Como Nossos Pais, de Belchior: análise, explicação e significado da música


Carolina Marcello
Carolina Marcello
Mestre em Estudos Literários, Culturais e Interartes

Como Nossos Pais é uma música de Belchior, composta e gravada em 1976, integrando o disco Alucinação. No mesmo ano, Elis Regina gravou uma versão do tema, que se tornou extremamente popular.

Reflexo do contexto histórico e social da época, a canção fala de um conflito geracional e da angústia da juventude. Também por isso, continua fazendo sentido nos dias que correm e ainda é um sucesso, tanto tempo depois.

Análise e explicação da música Como Nossos Pais

Estrofes 1 e 2

Não quero lhe falar
Meu grande amor
Das coisas que aprendi
Nos discos
Quero lhe contar como eu vivi
E tudo o que aconteceu comigo

Viver é melhor que sonhar
Eu sei que o amor
É uma coisa boa
Mas também sei
Que qualquer canto
É menor do que a vida
De qualquer pessoa

Desde os primeiros versos, podemos perceber que a música tem um interlocutor. O sujeito está falando com alguém, que identifica como sendo o seu "grande amor".

Explica que não quer falar de assuntos abstratos como sonhos, nem de arte ou música. Ele precisa falar da sua vida, partilhar com o outro aquilo que tem passado.

Existe, no ar, um clima de urgência, que vai sendo confirmado ao longo da canção. Na segunda estrofe, é sublinhado o valor da vida como algo superior, mais importante do que qualquer outra coisa.

Estrofes 3 e 4

Por isso cuidado, meu bem
Há perigo na esquina
Eles venceram e o sinal
Está fechado pra nós
Que somos jovens

Para abraçar seu irmão
E beijar sua menina na rua
É que se fez o seu braço
O seu lábio e a sua voz

A terceira estrofe começa com um aviso. Há uma ameaça constante que paira em volta do sujeito, o "perigo na esquina" que espera para atacar.

→ **Registros de origem**
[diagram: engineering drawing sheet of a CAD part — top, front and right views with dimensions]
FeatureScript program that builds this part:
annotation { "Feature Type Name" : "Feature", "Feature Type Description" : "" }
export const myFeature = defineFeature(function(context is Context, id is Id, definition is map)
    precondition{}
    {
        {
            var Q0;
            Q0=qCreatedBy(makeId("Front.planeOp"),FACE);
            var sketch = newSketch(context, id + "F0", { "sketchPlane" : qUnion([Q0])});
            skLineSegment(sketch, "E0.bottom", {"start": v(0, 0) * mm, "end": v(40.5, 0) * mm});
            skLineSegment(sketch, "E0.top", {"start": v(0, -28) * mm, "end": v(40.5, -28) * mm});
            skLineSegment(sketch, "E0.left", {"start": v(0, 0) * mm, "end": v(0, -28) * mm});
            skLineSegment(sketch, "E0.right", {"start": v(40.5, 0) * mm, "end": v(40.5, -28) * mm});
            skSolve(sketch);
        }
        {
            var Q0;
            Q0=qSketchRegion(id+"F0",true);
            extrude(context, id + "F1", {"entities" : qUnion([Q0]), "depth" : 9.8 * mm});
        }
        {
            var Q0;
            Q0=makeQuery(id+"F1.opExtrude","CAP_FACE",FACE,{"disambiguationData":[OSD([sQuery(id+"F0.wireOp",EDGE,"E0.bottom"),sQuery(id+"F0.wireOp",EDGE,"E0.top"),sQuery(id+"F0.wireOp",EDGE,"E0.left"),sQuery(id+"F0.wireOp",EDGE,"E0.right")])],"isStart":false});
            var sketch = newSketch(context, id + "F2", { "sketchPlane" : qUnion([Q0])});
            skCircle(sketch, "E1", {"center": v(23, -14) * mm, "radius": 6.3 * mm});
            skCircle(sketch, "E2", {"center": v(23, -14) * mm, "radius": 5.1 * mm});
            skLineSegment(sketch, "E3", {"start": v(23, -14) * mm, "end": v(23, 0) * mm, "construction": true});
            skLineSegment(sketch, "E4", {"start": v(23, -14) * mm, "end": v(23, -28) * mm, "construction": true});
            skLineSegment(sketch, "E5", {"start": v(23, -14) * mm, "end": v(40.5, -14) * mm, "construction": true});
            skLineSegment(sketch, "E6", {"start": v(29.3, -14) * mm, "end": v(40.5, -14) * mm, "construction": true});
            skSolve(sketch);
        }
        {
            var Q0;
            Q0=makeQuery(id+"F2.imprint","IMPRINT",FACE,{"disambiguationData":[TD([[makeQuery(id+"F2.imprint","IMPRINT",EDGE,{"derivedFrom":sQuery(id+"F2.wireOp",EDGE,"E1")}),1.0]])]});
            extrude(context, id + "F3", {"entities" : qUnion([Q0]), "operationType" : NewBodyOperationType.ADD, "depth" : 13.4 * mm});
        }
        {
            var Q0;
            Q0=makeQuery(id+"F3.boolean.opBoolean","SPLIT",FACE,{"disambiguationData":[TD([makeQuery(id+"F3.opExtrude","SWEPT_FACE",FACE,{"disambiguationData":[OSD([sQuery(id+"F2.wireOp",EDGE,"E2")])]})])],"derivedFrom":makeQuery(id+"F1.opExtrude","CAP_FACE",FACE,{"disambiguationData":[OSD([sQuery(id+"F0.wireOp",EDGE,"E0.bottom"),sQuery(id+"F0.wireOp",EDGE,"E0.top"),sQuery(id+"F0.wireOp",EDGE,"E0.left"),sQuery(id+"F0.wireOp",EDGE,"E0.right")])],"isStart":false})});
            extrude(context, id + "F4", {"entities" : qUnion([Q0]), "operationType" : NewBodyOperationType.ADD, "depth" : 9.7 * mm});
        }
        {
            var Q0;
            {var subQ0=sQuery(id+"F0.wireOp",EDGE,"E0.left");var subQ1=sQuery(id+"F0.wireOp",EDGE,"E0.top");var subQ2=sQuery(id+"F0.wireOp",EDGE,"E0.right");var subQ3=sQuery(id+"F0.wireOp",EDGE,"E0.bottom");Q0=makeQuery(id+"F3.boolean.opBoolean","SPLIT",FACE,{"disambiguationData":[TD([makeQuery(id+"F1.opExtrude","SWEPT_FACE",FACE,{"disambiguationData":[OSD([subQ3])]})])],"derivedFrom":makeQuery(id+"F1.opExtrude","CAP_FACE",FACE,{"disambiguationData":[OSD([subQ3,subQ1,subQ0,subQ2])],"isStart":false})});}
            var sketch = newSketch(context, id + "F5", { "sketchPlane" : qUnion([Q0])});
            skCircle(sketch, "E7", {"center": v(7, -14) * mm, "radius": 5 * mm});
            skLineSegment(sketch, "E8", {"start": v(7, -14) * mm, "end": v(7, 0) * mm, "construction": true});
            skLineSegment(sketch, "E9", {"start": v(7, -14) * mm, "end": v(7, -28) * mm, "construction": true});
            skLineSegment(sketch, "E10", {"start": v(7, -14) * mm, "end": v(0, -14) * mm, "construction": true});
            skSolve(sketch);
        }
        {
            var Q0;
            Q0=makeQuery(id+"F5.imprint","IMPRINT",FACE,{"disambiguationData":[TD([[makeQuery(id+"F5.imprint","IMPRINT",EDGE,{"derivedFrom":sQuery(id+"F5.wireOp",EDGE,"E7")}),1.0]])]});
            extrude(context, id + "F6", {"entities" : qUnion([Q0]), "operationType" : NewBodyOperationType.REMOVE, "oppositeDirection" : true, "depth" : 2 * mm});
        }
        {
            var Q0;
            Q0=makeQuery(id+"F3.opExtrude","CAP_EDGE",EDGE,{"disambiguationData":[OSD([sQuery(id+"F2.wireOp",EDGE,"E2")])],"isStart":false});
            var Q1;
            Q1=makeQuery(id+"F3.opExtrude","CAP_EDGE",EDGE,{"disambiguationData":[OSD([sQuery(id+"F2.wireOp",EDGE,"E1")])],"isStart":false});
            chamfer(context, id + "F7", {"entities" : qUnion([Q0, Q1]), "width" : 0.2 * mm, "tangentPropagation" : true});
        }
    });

→ **O que se pede**
Passe para o inglês esta frase do texto sobre a música Como Nossos Pais: "Desde os primeiros versos, podemos perceber que a música tem um interlocutor."

→ **Resultado final**
From the very first lines, we can see that the song has an interlocutor.